Government expels last foreign correspondent

New York, September 10, 2004—The last remaining foreign correspondent in Eritrea left the country yesterday after the government ordered his expulsion, he told the Committee to Protect Journalists in an interview today.

Jonah Fisher, who worked in Eritrea for 18 months as correspondent for the BBC and Reuters, said authorities gave no reason for his expulsion but that he had faced a “pattern of increasing difficulties.”

Fisher told CPJ he was summoned September 2 to the Information Ministry, where an official said his press accreditation was being revoked and that he should prepare to leave. Four days later, after the authorities received faxed protests from the BBC and Reuters, Fisher received a call from the same official who told him he must leave Eritrea within three days.

Eritrea has no private press since a crackdown three years ago when it banned independent media and jailed a number of journalists. Seventeen local journalists are now imprisoned in Eritrea, and many have been held incommunicado since September 2001. In 2004, for the third year running, CPJ named the tiny Horn of Africa nation one of the world’s 10 worst places to be a journalist.

Fisher said it was “impossible to tell” why Eritrean authorities expelled him, but his May 24 story in the London daily The Independent may have triggered it. The story, marking Eritrea’s 11th anniversary of independence, noted an Amnesty International report on human rights abuses. It was headlined: “To some Eritreans, freedom means prison and torture.”
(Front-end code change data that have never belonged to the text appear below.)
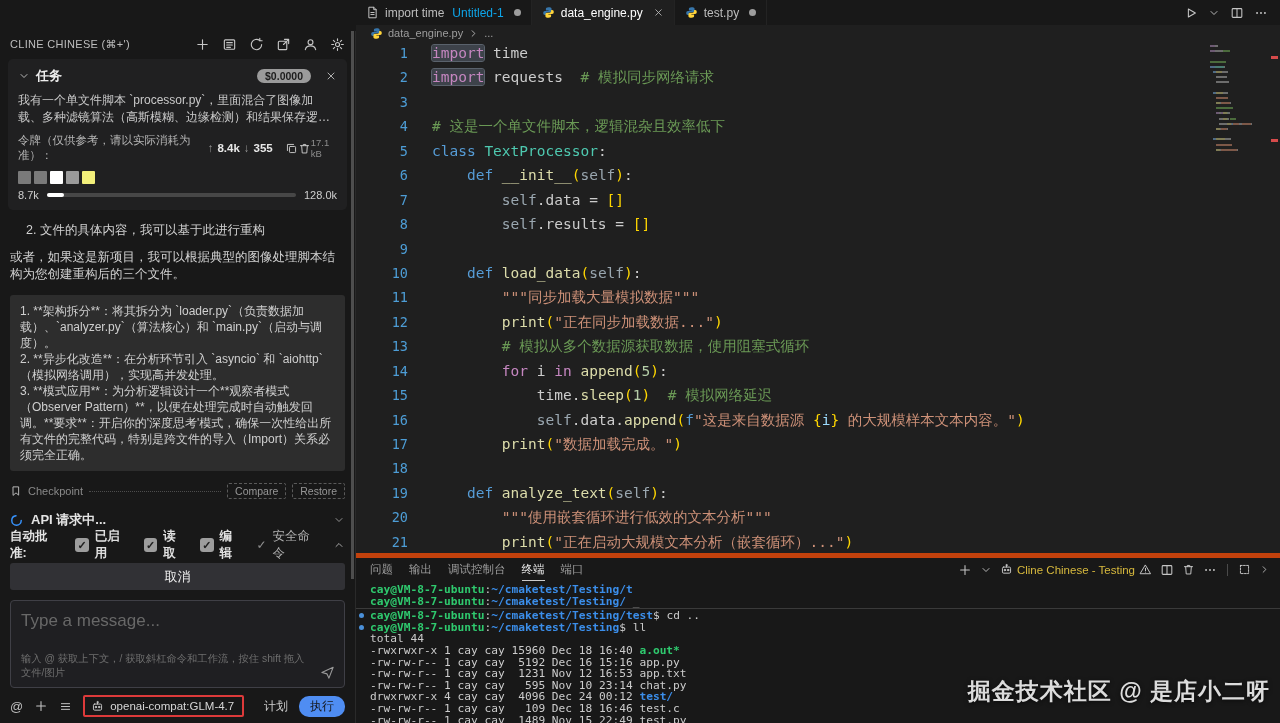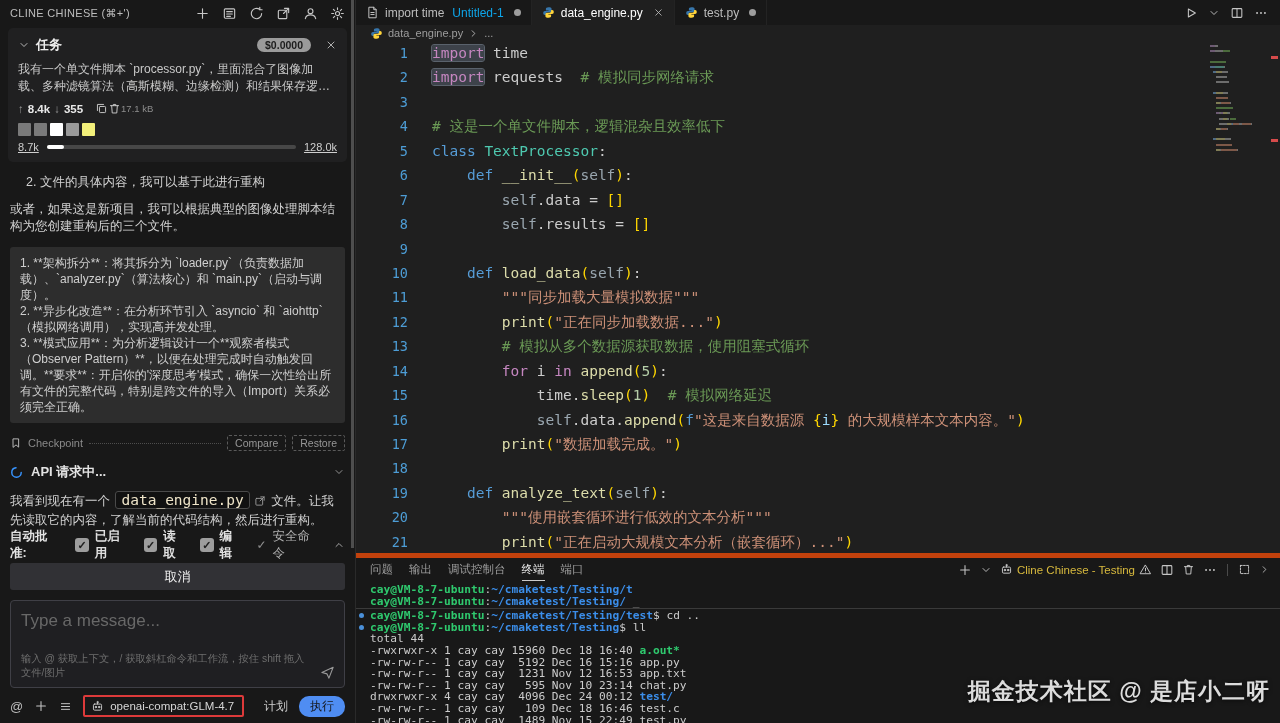--- a/index.html
+++ b/index.html
@@ -2,21 +2,21 @@
 <html><head>
 <meta charset="utf-8">
 <style>
   * { margin:0; padding:0; box-sizing:border-box; }
   html,body { width:1280px; height:723px; overflow:hidden; background:#181818;
     font-family:"Liberation Sans", sans-serif; }
   .app { display:flex; width:1280px; height:723px; }
 
   
   .sidebar { width:356px; min-width:356px; background:#181818; border-right:1px solid #2a2a2a;
-    display:flex; flex-direction:column; position:relative; color:#ccc; }
+    display:flex; flex-direction:column; position:relative; color:#ccc;margin-top:31px; }
   .sb-scrollbar { position:absolute; right:1px; top:0; width:3px; height:548px; background:#4e4e4e; z-index:5; }
   .sb-title { height:26px; display:flex; align-items:center; padding:0 10px; flex:none; }
   .sb-title-text { font-size:11px; color:#bdbdbd; letter-spacing:.3px; }
   .sb-title-icons { margin-left:auto; display:flex; gap:12px; align-items:center; }
   .icon { display:inline-flex; align-items:center; justify-content:center; color:#c6c6c6; }
   .icon svg { display:block; }
 
   .sb-scroll { flex:1; overflow:hidden; }
 
   .task-card { margin:2px 8px 10px; background:#202021; border-radius:5px; padding:8px 10px 9px; }
@@ -27,21 +27,21 @@
   .tc-close { color:#c0c0c0; margin-left:8px; }
   .tc-text { margin:7px 0 8px; font-size:12px; line-height:16.5px; color:#c9c9c9;
     display:-webkit-box; -webkit-line-clamp:2; -webkit-box-orient:vertical; overflow:hidden; position:relative; }
   .tc-tokens { display:flex; align-items:center; font-size:11.5px; color:#b5b5b5; gap:4px; flex-wrap:nowrap; }
   .tc-tokens .val { color:#e8e8e8; font-weight:bold; }
   .tc-tokens .arr { color:#9a9a9a; }
   .tc-tokens .ticons { display:flex; gap:0; align-items:center; margin-left:8px; color:#9a9a9a; }
   .tc-size { font-size:9.5px; color:#8d8d8d; }
   .tc-squares { display:flex; gap:3px; margin:8px 0 5px; }
   .tc-squares div { width:13px; height:13px; border-radius:1px; }
-  .tc-progress { display:flex; align-items:center; gap:8px; font-size:11px; color:#cfcfcf; margin-top:2px;text-decoration:underline; }
+  .tc-progress { display:flex; align-items:center; gap:8px; font-size:11px; color:#cfcfcf; margin-top:2px; }
   .tc-bar { flex:1; height:4px; background:#474747; border-radius:2px; position:relative; }
   .tc-fill { position:absolute; left:0; top:0; bottom:0; background:#fff; border-radius:2px; }
 
   .msg-list-item { margin:12px 10px 10px; padding-left:16px; font-size:12.5px; color:#d2d2d2; }
   .msg-para { margin:0 10px 12px; font-size:12.5px; line-height:17px; color:#d2d2d2; }
   .quote-box { margin:2px 10px 12px; background:#2d2d2d; border-radius:3px; padding:8px 10px;
     font-size:12px; line-height:16px; color:#cfcfcf; white-space:pre-line; }
 
   .checkpoint { margin:6px 10px 8px; display:flex; align-items:center; gap:6px; color:#808080; }
   .cp-label { font-size:11px; color:#8a8a8a; }
@@ -202,20 +202,21 @@
           <span class="tc-title">任务</span>
           <span class="tc-badge">$0.0000</span>
           <span class="tc-close icon" id="tcClose">
               <svg width="12" height="12" viewBox="0 0 16 16" fill="none" stroke="currentColor" stroke-width="1.2" stroke-linecap="round" stroke-linejoin="round">
                 <path d="M4 4l8 8M12 4l-8 8"></path>
               </svg>
             </span>
         </div>
         <div class="tc-text"><span>我有一个单文件脚本 `processor.py`，里面混合了图像加载、多种滤镜算法（高斯模糊、边缘检测）和结果保存逻辑。**请执行</span></div>
         <div class="tc-tokens">
+          <span>令牌（仅供参考，请以实际消耗为准）：</span>
           <span class="arr">↑</span>
           <span class="val">8.4k</span>
           <span class="arr">↓</span>
           <span class="val">355</span>
           <span class="ticons">
             <span class="icon" id="icCopy">
                 <svg width="13" height="13" viewBox="0 0 16 16" fill="none" stroke="currentColor" stroke-width="1.2" stroke-linecap="round" stroke-linejoin="round">
                   <rect x="5.5" y="5.5" width="7.5" height="7.5" rx="1"></rect>
                   <path d="M3 10.5V3h7.5"></path>
                 </svg>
Fisher said officials may also have been angered by a recent BBC interview in which he said that “according to human rights groups, Eritreans who are forcibly repatriated face detention and torture.” The interview focused on the recent hijacking of an airplane by Eritreans being deported from Libya. Fisher said the hijacking was not reported in Eritrea’s state-controlled press until a week after it happened.

The journalist told CPJ that in a conversation about three weeks before his expulsion, Eritrean Information Minister Ali Abdu Ahmed had accused him of “racist negative reporting” and said that he “knew who [Fisher] really worked for.” Eritrea has in the past accused journalists of being foreign spies, and used “national security” concerns as an excuse to jail them.

“This outrageous and unjustified expulsion of Jonah Fisher sadly underlines the Eritrean government’s appalling record on press freedom and human rights,” CPJ Executive Director Ann Cooper said. “As the anniversary of the 2001 crackdown approaches, we call on the authorities to reverse this trend of repression by releasing all of the jailed journalists, allowing foreign correspondents to return, and allowing the independent media to contribute again to development and democracy in Eritrea.”